Gabriela, that’s very interesting (I’ve had a few spontaneous panic attacks over the years and have several co-symptoms listed). Perhaps I’ll mention this the next time I’m in for a physical.
Gabriela, I heard the same after years of internet researching. Weird, huh? I just got checked out in April, echo, ecg and the works. Everything is fine, except for mild left ventricular hypertrophy. Which the doc explained that in-of-itself is not heart disease, but could be the symptom of something underlying. Well, after a thorough workup, they thankfully found nothing.
The minor (to me) symptoms are sweating, feeling hot or cold, dizzy, nauseated, and shakey.
The worst is feeling like I’m going to pass out. I feel dizzy and very hot… then my sight goes fuzzy and gray. I never actually passed out from a panic attack but it always feels like I was *almost *to that point.
Rooms feel like they shrink. People feel way too close or like they’re drifting further away. I never felt like I was going to die but I did deal with some of the derealisation symptoms listed here
Mine from that list:
-A feeling that you and/or your surroundings are not real
-And/or experience your surroundings through a diffused light, fog or mist [this is a creepy experience - I hate it.]
-Feeling as if you are “outside of your body”/ ‘detached from your body’, as though you are either standing alongside, above or behind it [so is this]

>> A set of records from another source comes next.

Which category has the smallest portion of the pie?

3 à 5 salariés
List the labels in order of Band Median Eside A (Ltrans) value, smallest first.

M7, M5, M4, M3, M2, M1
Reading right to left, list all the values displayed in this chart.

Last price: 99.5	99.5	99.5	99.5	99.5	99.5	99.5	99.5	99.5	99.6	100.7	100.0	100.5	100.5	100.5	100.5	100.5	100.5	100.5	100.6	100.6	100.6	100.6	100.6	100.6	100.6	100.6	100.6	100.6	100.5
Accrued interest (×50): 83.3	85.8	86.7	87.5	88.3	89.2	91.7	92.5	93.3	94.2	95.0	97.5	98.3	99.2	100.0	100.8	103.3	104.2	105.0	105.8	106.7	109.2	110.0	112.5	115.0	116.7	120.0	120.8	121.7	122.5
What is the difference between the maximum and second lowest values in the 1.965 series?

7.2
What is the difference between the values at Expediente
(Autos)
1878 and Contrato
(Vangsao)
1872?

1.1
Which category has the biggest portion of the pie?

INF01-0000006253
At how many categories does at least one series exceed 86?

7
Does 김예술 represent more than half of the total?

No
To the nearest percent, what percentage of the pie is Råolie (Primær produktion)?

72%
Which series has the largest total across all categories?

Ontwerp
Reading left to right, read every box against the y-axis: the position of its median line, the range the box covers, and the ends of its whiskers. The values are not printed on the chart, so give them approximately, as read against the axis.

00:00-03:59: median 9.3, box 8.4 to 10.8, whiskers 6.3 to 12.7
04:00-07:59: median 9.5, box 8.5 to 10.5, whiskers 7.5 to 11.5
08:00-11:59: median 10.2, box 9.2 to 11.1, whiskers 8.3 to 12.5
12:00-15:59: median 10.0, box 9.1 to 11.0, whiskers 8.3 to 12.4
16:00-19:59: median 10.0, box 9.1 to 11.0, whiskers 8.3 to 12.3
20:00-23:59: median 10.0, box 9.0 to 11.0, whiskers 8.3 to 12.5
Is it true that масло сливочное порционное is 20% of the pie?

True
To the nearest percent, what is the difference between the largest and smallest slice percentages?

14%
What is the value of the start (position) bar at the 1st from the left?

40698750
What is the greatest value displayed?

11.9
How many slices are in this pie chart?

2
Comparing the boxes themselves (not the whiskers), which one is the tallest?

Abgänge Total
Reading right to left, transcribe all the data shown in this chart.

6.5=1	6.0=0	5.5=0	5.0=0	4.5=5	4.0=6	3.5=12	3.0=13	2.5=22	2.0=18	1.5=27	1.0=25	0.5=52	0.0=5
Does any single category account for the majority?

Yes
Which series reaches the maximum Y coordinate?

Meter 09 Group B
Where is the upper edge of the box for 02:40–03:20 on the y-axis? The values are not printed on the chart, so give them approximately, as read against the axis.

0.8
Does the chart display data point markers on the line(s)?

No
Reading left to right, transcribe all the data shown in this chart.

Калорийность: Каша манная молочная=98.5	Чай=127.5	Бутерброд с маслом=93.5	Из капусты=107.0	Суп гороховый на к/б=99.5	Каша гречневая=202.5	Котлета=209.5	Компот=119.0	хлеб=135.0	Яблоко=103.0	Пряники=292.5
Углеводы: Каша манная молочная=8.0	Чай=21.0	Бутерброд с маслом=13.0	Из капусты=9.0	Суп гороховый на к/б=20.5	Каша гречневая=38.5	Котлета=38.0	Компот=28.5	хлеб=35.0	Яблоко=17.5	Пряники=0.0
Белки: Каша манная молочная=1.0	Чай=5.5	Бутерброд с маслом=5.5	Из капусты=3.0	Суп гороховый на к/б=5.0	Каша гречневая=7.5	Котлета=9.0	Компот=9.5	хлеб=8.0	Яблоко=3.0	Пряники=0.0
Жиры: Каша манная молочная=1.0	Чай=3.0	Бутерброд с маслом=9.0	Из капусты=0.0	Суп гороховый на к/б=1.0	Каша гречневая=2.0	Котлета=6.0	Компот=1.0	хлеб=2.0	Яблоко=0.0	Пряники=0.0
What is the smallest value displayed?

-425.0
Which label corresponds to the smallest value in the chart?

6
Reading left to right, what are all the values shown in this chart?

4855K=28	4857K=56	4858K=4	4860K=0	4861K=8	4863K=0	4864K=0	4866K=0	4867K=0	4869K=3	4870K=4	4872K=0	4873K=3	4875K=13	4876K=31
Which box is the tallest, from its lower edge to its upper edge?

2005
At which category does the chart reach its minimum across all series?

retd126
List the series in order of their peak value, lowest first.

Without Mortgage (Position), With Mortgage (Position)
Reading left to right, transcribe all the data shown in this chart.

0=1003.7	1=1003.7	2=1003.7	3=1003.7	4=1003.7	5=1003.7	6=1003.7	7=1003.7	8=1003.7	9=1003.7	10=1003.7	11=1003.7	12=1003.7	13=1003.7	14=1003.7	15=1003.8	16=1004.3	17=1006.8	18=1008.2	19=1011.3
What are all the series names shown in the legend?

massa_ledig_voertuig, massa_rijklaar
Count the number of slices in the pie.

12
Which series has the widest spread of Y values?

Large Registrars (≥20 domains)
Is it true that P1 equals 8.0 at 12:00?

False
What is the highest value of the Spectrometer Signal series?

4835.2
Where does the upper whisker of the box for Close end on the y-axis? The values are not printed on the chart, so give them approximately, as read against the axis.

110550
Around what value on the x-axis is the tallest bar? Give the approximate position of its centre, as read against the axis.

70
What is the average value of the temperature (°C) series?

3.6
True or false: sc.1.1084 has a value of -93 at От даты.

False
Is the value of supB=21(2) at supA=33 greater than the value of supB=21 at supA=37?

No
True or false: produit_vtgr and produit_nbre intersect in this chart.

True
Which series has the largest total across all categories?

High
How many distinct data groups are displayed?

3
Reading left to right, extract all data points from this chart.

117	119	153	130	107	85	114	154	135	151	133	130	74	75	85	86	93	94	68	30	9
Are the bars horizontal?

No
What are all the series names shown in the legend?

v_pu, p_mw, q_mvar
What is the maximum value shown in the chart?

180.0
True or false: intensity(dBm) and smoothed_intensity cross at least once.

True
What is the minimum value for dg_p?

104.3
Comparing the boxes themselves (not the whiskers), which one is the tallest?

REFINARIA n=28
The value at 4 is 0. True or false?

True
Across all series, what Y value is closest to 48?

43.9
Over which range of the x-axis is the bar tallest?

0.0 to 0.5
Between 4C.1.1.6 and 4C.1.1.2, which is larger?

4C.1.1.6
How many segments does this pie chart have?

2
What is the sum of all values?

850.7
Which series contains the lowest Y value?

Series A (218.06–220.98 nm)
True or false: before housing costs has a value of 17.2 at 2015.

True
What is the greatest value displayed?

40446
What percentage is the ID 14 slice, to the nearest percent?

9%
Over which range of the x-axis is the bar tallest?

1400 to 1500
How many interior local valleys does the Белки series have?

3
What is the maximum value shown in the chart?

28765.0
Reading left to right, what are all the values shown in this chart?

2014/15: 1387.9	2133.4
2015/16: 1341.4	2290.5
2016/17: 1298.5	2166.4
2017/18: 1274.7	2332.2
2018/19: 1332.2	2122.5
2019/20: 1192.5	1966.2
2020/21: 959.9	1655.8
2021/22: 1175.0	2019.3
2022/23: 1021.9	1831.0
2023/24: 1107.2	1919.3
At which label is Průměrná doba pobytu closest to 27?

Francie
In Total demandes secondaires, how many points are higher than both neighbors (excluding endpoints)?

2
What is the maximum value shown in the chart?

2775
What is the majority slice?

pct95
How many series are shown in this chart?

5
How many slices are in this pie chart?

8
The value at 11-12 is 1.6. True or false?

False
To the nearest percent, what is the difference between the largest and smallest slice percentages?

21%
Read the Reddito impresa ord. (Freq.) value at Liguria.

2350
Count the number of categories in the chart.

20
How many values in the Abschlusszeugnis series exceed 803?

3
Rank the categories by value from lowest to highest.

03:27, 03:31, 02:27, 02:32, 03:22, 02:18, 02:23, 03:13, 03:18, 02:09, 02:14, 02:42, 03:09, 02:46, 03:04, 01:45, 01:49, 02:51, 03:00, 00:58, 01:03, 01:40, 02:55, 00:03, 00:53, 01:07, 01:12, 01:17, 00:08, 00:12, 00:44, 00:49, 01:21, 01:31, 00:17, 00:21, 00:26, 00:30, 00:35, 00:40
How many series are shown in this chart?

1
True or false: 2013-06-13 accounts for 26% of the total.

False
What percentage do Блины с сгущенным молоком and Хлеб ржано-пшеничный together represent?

-Sensitivity to light and sound
-Stationary objects may appear to move
-Listening to someone talk and realise you did not hear part or all of what was said
-Sometimes sit staring off into space, and not being aware of the passage of time
The attacks used to be much, much worse. I’ve learned to get out of the situation if I can (retreat to the bathroom or outside) to catch my breath and my thoughts. That seems to help. And Mr Johnson is very understanding. He can tell if I’m starting to freak out and he’s usually the first to suggest possibly leaving wherever we’re at. Meds help too.